Task to complete:
Reproduce exactly, and only, the lines below from the one containing "- refer for confirmation of" through the one containing "conjunctival involvement.".

Data for processing START

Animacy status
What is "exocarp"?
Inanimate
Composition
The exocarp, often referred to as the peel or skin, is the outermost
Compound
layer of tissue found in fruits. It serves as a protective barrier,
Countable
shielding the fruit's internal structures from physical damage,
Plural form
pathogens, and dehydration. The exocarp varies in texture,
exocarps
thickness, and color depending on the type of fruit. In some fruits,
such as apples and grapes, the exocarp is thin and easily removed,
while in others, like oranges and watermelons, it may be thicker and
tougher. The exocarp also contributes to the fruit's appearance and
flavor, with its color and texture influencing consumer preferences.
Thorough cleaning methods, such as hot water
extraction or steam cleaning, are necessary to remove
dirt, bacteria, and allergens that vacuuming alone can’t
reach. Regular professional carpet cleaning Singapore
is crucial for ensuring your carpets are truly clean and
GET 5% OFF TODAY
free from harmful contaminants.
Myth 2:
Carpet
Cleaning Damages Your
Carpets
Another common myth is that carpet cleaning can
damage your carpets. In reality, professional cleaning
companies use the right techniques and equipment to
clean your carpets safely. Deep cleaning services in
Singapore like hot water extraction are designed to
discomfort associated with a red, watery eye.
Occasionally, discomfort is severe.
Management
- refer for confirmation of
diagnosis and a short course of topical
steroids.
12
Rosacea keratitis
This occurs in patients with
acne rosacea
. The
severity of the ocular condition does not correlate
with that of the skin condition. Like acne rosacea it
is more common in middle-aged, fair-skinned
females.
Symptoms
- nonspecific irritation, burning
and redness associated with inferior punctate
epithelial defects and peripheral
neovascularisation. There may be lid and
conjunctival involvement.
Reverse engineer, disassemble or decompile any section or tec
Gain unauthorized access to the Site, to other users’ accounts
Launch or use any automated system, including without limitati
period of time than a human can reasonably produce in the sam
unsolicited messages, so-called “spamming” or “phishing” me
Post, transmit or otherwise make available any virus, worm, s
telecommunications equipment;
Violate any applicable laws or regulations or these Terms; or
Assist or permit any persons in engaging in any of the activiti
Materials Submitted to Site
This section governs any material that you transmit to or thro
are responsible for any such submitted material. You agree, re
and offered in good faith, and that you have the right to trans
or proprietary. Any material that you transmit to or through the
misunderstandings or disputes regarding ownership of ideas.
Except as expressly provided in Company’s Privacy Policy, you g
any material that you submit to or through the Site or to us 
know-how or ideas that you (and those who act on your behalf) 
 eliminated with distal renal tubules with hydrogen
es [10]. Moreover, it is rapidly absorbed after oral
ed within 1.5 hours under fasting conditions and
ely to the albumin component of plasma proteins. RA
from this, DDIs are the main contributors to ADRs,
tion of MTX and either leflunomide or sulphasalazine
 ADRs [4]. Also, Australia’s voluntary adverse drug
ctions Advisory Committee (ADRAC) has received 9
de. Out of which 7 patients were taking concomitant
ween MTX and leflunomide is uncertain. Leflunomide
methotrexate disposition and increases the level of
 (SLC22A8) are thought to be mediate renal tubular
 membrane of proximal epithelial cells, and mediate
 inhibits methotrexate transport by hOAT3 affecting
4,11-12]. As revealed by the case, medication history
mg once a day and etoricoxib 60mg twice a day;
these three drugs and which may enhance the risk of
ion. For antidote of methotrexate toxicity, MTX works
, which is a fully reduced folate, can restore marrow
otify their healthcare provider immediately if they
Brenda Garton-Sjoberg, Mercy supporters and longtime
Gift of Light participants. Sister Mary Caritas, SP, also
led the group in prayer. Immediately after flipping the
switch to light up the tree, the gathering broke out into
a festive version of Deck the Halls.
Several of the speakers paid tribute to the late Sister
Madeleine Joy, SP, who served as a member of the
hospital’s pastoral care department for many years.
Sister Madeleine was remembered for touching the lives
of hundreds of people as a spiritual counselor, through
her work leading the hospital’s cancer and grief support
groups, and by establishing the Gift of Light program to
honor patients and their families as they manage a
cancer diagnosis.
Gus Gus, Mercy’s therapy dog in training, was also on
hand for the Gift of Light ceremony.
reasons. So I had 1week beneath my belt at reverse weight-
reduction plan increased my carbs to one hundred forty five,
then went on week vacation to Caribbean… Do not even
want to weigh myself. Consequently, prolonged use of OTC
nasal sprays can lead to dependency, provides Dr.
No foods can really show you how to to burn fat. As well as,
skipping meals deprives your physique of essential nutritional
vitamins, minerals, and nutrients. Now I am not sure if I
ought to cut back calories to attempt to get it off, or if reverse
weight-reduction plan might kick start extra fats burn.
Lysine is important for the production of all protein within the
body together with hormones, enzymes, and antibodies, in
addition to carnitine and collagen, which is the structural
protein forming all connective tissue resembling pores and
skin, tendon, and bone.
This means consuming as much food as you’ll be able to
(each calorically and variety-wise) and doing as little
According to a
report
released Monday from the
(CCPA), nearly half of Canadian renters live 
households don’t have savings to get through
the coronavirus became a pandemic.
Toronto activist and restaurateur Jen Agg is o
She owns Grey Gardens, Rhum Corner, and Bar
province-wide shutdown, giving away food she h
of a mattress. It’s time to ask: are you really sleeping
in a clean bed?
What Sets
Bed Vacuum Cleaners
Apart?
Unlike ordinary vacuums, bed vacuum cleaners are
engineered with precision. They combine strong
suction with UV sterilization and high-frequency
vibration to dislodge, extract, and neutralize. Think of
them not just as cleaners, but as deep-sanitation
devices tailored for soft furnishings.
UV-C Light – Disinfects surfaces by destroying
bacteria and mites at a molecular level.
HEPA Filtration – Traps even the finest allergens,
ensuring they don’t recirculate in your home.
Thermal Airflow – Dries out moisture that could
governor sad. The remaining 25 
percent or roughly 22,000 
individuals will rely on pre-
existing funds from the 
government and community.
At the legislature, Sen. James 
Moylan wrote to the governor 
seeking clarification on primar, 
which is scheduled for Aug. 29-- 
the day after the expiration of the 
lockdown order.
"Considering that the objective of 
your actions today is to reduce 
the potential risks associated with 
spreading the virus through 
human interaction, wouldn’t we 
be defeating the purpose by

Data for processing END

Your solution:
- refer for confirmation of
diagnosis and a short course of topical
steroids.
12
Rosacea keratitis
This occurs in patients with
acne rosacea
. The
severity of the ocular condition does not correlate
with that of the skin condition. Like acne rosacea it
is more common in middle-aged, fair-skinned
females.
Symptoms
- nonspecific irritation, burning
and redness associated with inferior punctate
epithelial defects and peripheral
neovascularisation. There may be lid and
conjunctival involvement.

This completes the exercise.